* _提供された抜粋_:
______________________________
昨年神戸で開催された本大会は、今年は東京開催でした。昨年の神戸遠征が懐かしいです。

昨年同様、4日間で90+30のゲームを7ラウンド戦います。昨年の僕の結果は4.0/7ptsの29位/84人(スタート33位)という、良くも悪くも実力通りという結果でした。レーティング上の相手に優勢から負けたりと、苦い思い出の方が多かったように思います。サークル仲間のM.K君が大活躍だったことが印象的な大会でした。

今年は昨年からの成長を証明すべく、昨年の成績を超えることを目標にして臨みました。具体的にはレーティング上にポイントを取りつつ、最終的に5.0/7pts取れれば大満足だという気持ちでした。

結果は5.5/7pts7位/124人(スタート21位)(!)でした。最後CM Averbukh Alexさんに勝ったことが記憶に残る大会だったかなと思います。負けてはしまいましたが、FM Yamada Koheiさんに直接Sicilian Najdorfを教われたのも良い経験になりました。最終日は大学で用事があり、残念ながら表彰式には参加できませんでした。表彰の写真に写りたかったです、、。
今大会の棋譜は全てリザルツに載るみたいなので、気になる試合は後日チェックしようと思います。

全7試合のうち、7RのCM Averbukh Alex戦を簡単に紹介します。

7R Y.S(1928)-CM A.Alex(2127) English Opening

1.c4 c5 2. Nf3 g6 3. g3 Bg7 4. Bg2 Nc6 5. O-O e5 6. Nc3 d6 7. d3 Nge7 8. Rb1 O-O 9. a3 a5 10. Nd5!?


10. Nd5まで

自分のチェスの幅を広げるために、今大会では白番で2度、1. c4を採用しました。今後も様々なオープニングに挑戦していきたいです。

10. Nd5はその場のアイデアですが、エンジン的にはあまり良くないみたいです。替えて10. Ne1、11. Nc2、12. b4のようなアイデアがあったみたいです。
しかし10. Nd5も馬鹿にはできず、白はセンターでイニシアチブを取れます。

10… Nxd5 11. cxd5 Ne7 12. Nd2 b5 13. b4 cxb4 14. axb4 a4 15. Bb2 Bb7 16. e4 f5 17. f4 exf4 18. Bxg7 Kxg7 19. gxf4 h6 20. Kh1 Kh7 21. Nf3!?


21. Nf3まで

一見21… fxe4からf4が落ちそうですが、白には用意の手がありました。

21… fxe4? 22. dxe4 Rxf4 23. Nd4!
______________________________
* _データの内容_:
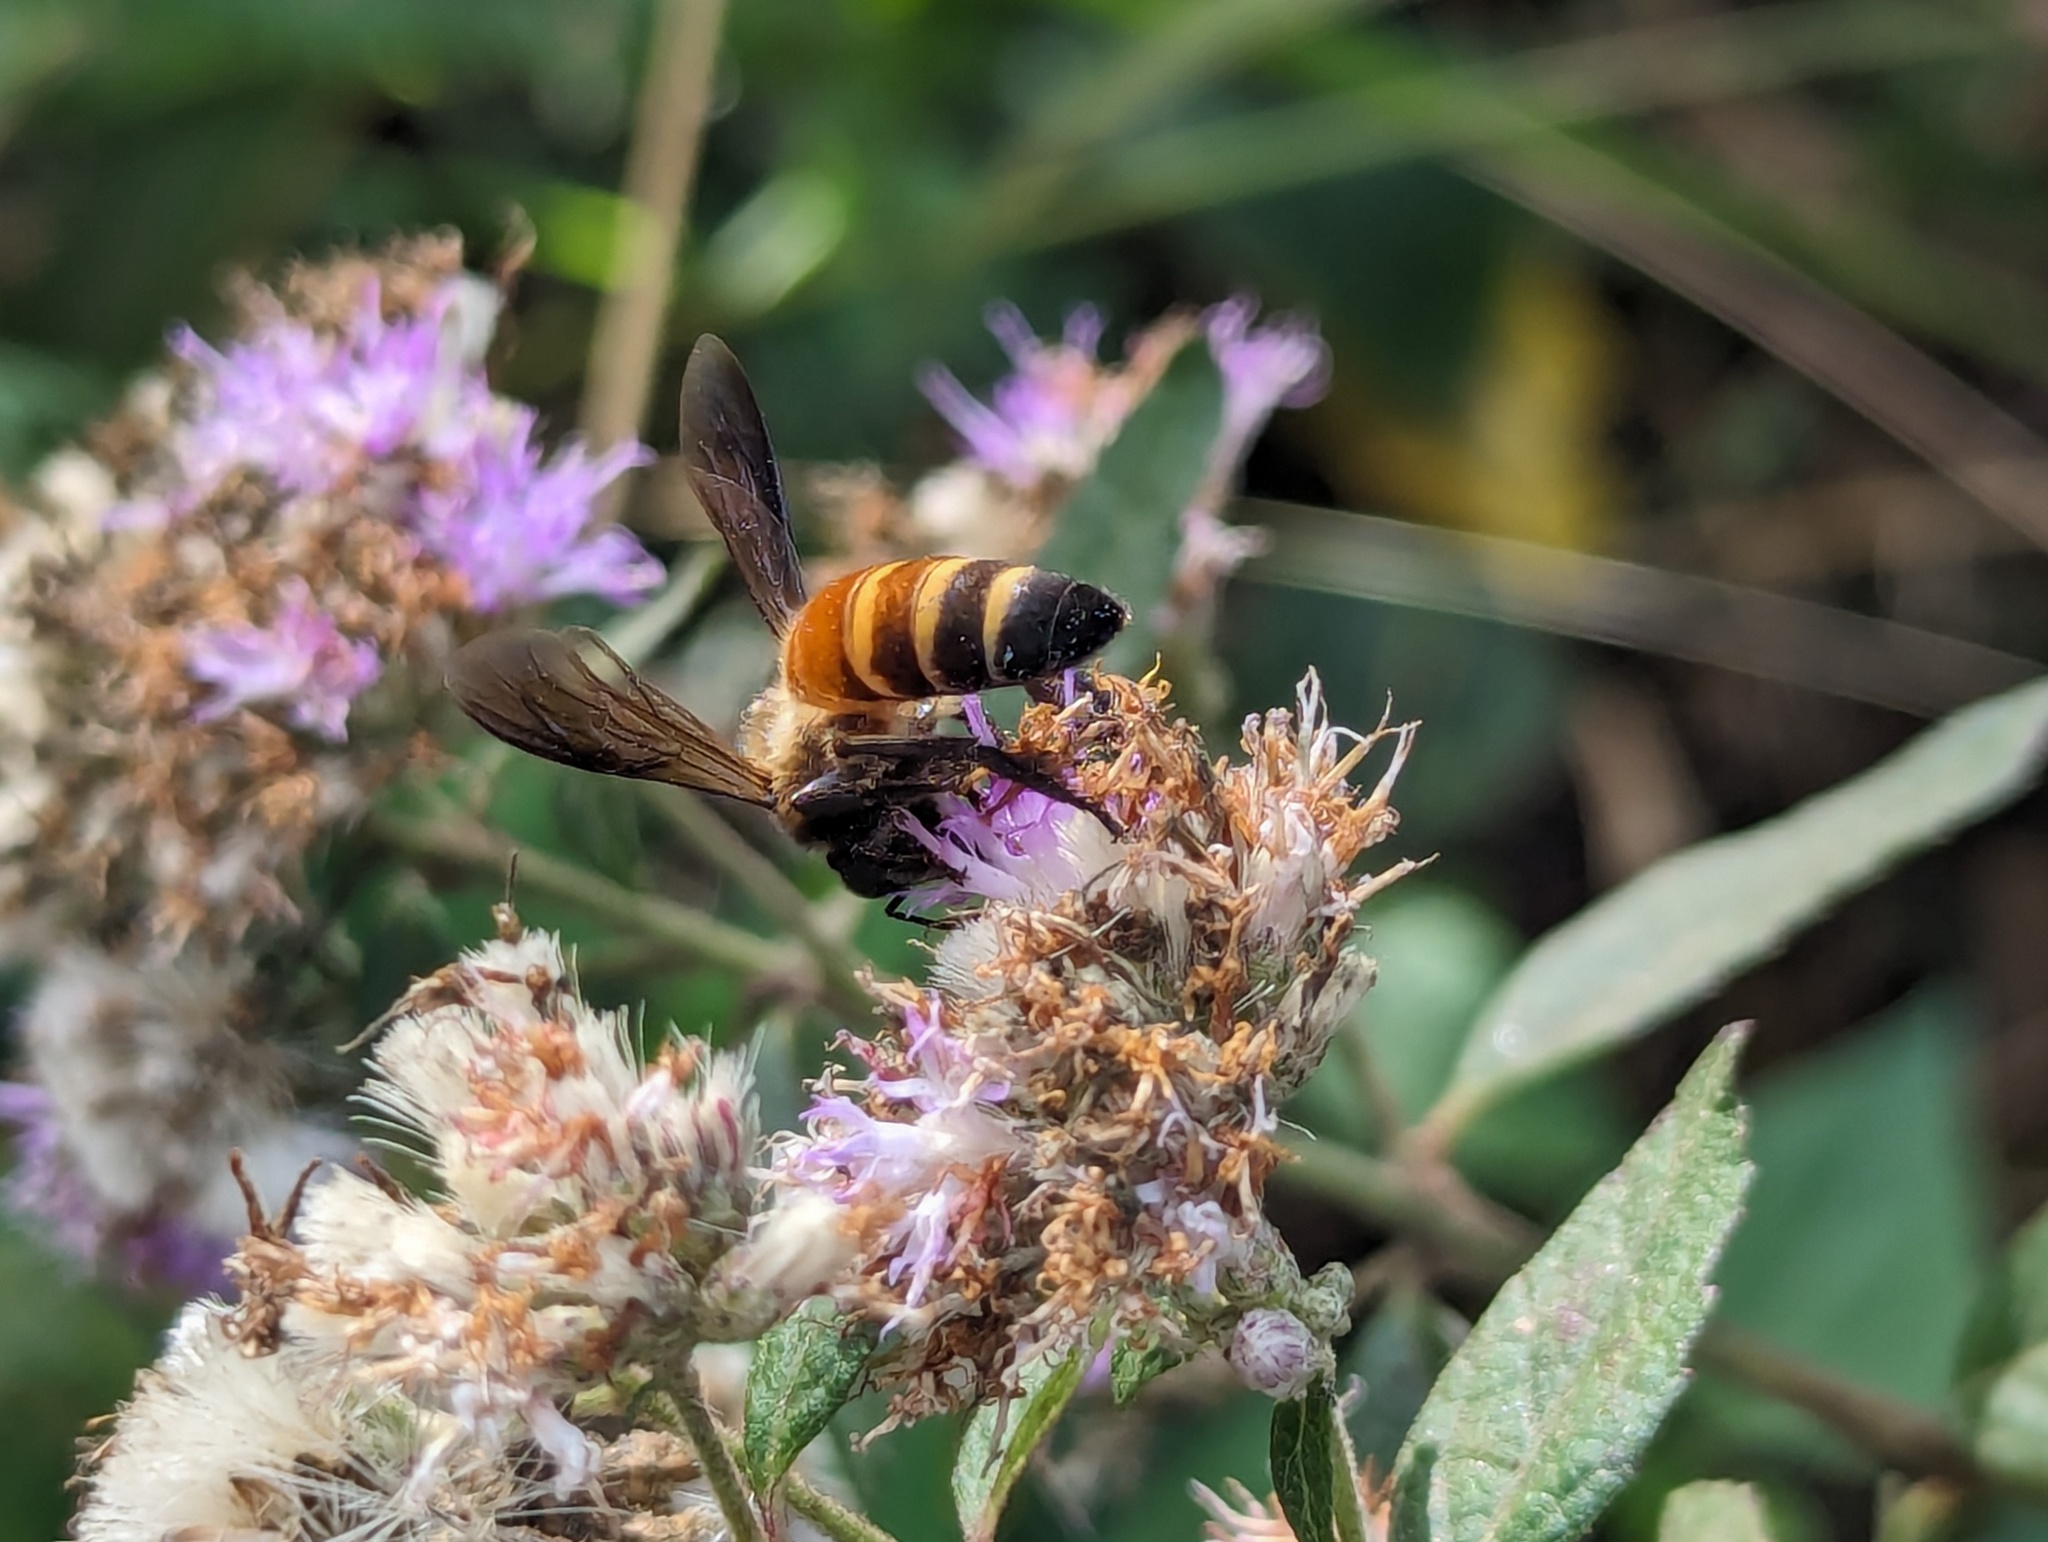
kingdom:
______________________________
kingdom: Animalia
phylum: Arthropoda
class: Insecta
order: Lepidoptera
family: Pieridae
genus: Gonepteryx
______________________________
* _実施する課題_: チェス大会の文章から、「1.c4 c5 2. Nf3」を含む語句で始まり「ングに挑戦していきたいです。」で終わる部分を書き写してください。その際、「オープニング」を「序盤」に置き換えてください。

* _課題の結果_:
1.c4 c5 2. Nf3 g6 3. g3 Bg7 4. Bg2 Nc6 5. O-O e5 6. Nc3 d6 7. d3 Nge7 8. Rb1 O-O 9. a3 a5 10. Nd5!?


10. Nd5まで

自分のチェスの幅を広げるために、今大会では白番で2度、1. c4を採用しました。今後も様々な序盤に挑戦していきたいです。